Alude después a la resignada inoperancia del TSE dada “la burbuja blindada” dentro la que se mueven los políticos en el poder”.  Condena igualmente la presa creciente de casos no resueltos por el Ministerio Público, se supone que por falta de fondos.    

            “La cantaleta de privilegiar el beneficio de los pobres sobre todas las cosas” – continúa- “pierde sustento (y lo gana la crítica del clientelismo de cohesión social) cuando vemos que se desprecia ese mismo propósito por la vía del apoyo a la inversión y a la generación de competitividad comercial”.

            Y que tal podredumbre ha hecho “metástasis”  por todo el cuerpo social, nos ha emgullido, dice,   por lo menos, añadiría yo, desde los tiempos de Vinicio Cerezo. 

            Otros periodistas de opinión han externado parecidas valoraciones.  El cáncer ya se les ha vuelto demasiado visible y extendido.

            Desde mi ángulo, el sistema institucional, cuyos cimientos los constituye la Constitución vigente de la República, ha perpetuado esa crisis. Desde una óptica  estrictamente ética, además, tanta descomposición generalizada deriva de ciertos  errores conceptuales en que incurrieron  los constituyentes de 1985.  Precisamente por ello, 73,000 ciudadanos propusieron al congreso el año pasado someter a consulta popular un pliego de reformas que,  al final, fue engavetado.
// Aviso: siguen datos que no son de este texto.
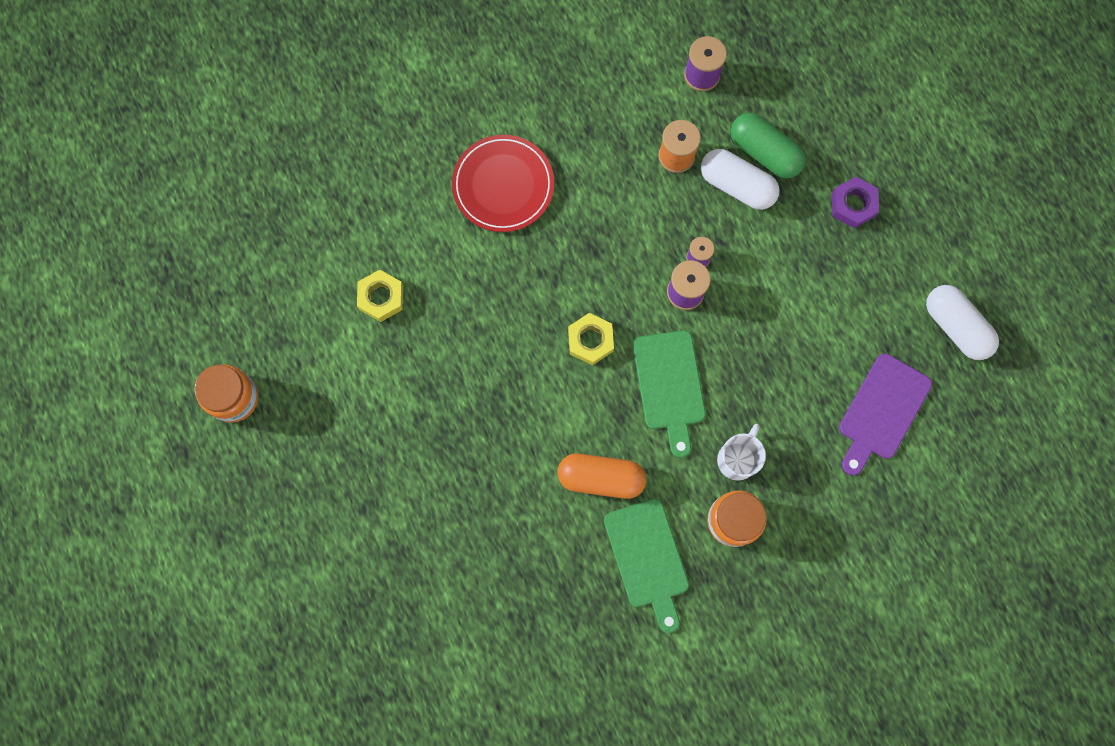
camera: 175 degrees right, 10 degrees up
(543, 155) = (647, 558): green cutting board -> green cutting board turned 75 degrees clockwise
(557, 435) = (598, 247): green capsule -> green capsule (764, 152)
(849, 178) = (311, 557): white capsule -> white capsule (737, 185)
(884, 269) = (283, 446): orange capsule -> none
            Guatemala podría servir de paradigma para el principio de  “la circulación de las élites”  como lo pensó Vilfredo Pareto. Zorras y leones defienden y avanzan alternativamente sus intereses de grupo en una espiral sin pausa de avances y retrocesos. Difiero de los colegas que vociferan contra las oligarquías nacionales en que incluyo en ellas a los dirigentes sindicales, al Consejo Superior Universitario, a los “comandantes” verticales y  sus subalternos de la ex – guerrilla,  a las ONGs que profesan trabajar por los derechos humanos  financiadas desde el extranjero, y a todos quienes se arrogan el papel de voceros de la “sociedad civil”…  Es decir, las “oligarquías” en Guatemala no han sido monocoloras sino polícromas: reaccionarias, liberales,  socialistas (marxistas o fascistas), oscilando  a través del rojo de lo negro a lo blanco y viceversa. Todas en respuesta a los mismos incentivos  inmutables

            El Estado siempre como botín último. Y “el tráfico de influencias”, el medio apropiado para repartirlo.  De ahí los monopolios, prebendas, privilegios, excepciones a favor de parientes y amigos, y las sanciones, mediante  leyes casuísticas (o aun sin ellas), para los enemigos personales de los poderosos de turno.
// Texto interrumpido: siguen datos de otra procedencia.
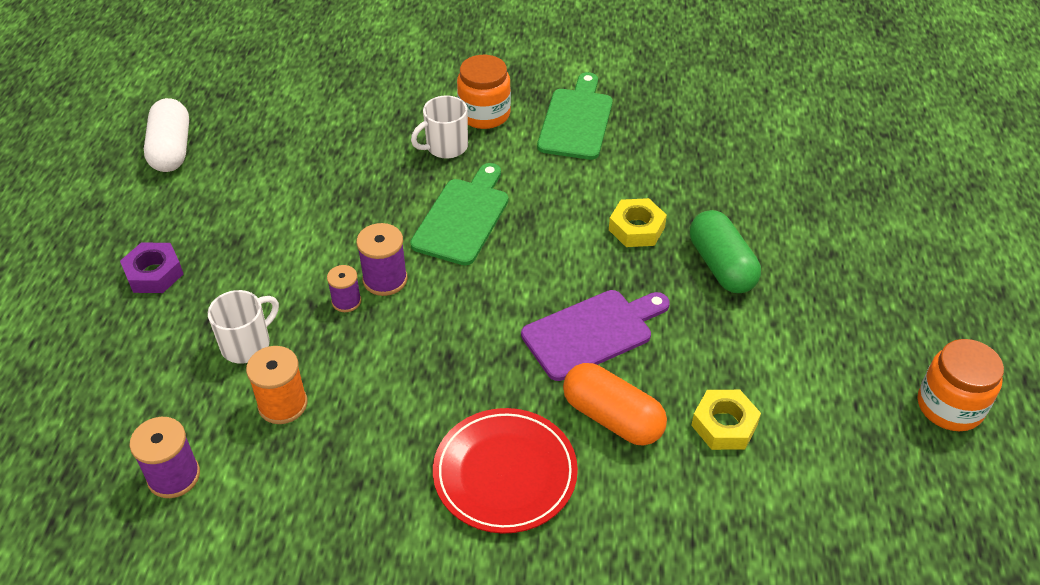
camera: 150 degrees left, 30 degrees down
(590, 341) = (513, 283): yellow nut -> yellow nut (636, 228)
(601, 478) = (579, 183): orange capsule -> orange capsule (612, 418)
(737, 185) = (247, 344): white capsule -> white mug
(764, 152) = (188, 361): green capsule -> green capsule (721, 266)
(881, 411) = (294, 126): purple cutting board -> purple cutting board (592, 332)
            Y así, aquel ideal republicano de “un gobierno de normas e instituciones, no de las arbitrariedades coyunturales de los hombres”, se ha esfumado de nuestra práctica diaria.

            En consecuencia, lo primero en que se piensa electoralmente es en el dinero para comprar voluntades acarreables a las urnas, y  no en planes de buen gobierno.  Luego, en  difundir comparaciones odiosas entre los candidatos con sus respectivas campañas negras. Un “ad hominem” universal y contínuo.
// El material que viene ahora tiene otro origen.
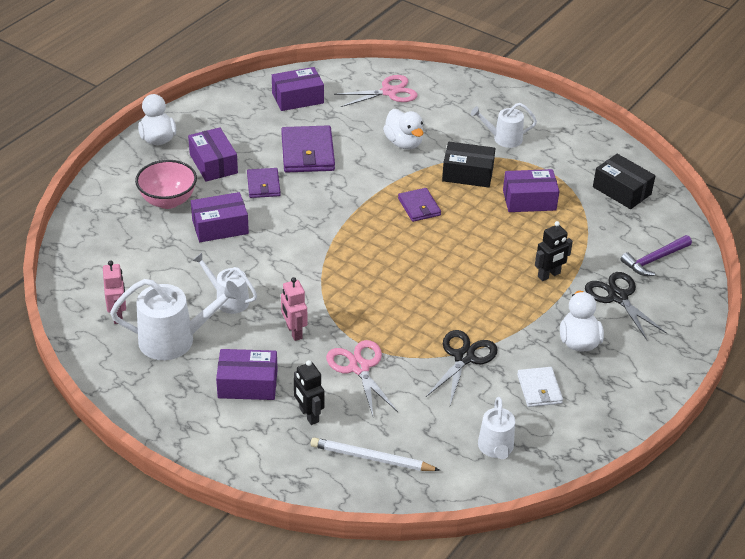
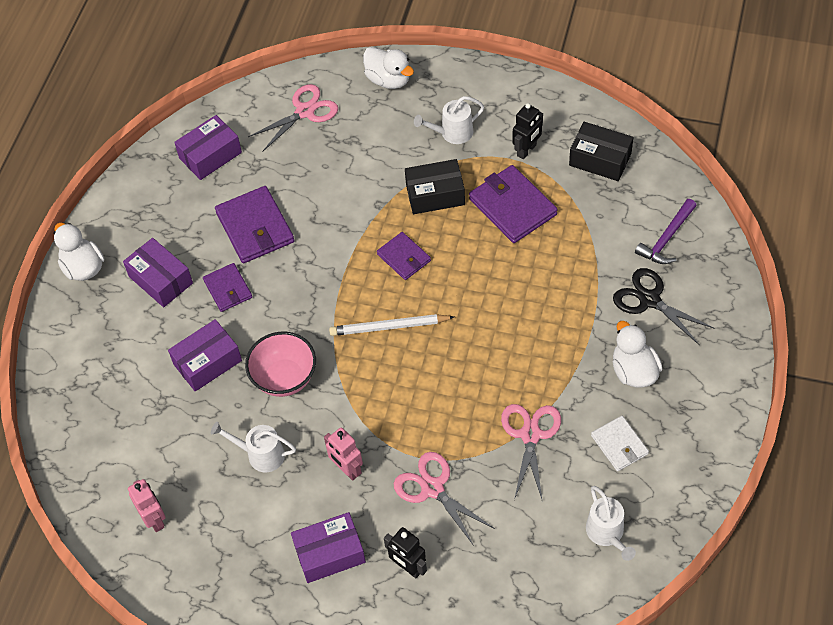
camera: 15 degrees left, 15 degrees up
(168, 201) = (135, 348): pink bowl -> pink bowl (284, 378)
(175, 340) = (229, 527): white watering can -> none
(372, 458) = (493, 594): white pencil -> white pencil (389, 327)
(404, 143) = (351, 177): white duck -> white duck (388, 80)
(464, 357) = (530, 435): black scissors -> pink scissors
(529, 200) = (512, 207): purple box -> purple wallet
(549, 275) = (571, 298): black robot -> black robot (527, 150)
Desde 1950 ningún partido político en el poder ha sido honradamente reelecto. Porque todos  denigran a sus opositores triunfadores, pero cuando les llegue su turno procederán exactamente igual.

            Sin embargo, me mantengo optimista.  La tan honda y generalizada insatisfacción  con el inepto, corrupto e irresponsable gobierno de Álvaro Colom  transparenta una fuente para nuestra esperanza: que aumenta el número de  ciudadanos mejor informados y más críticos.

 La demanda política, pues,  mejora, aun cuando la calidad de la oferta todavía nos  sea  deplorable.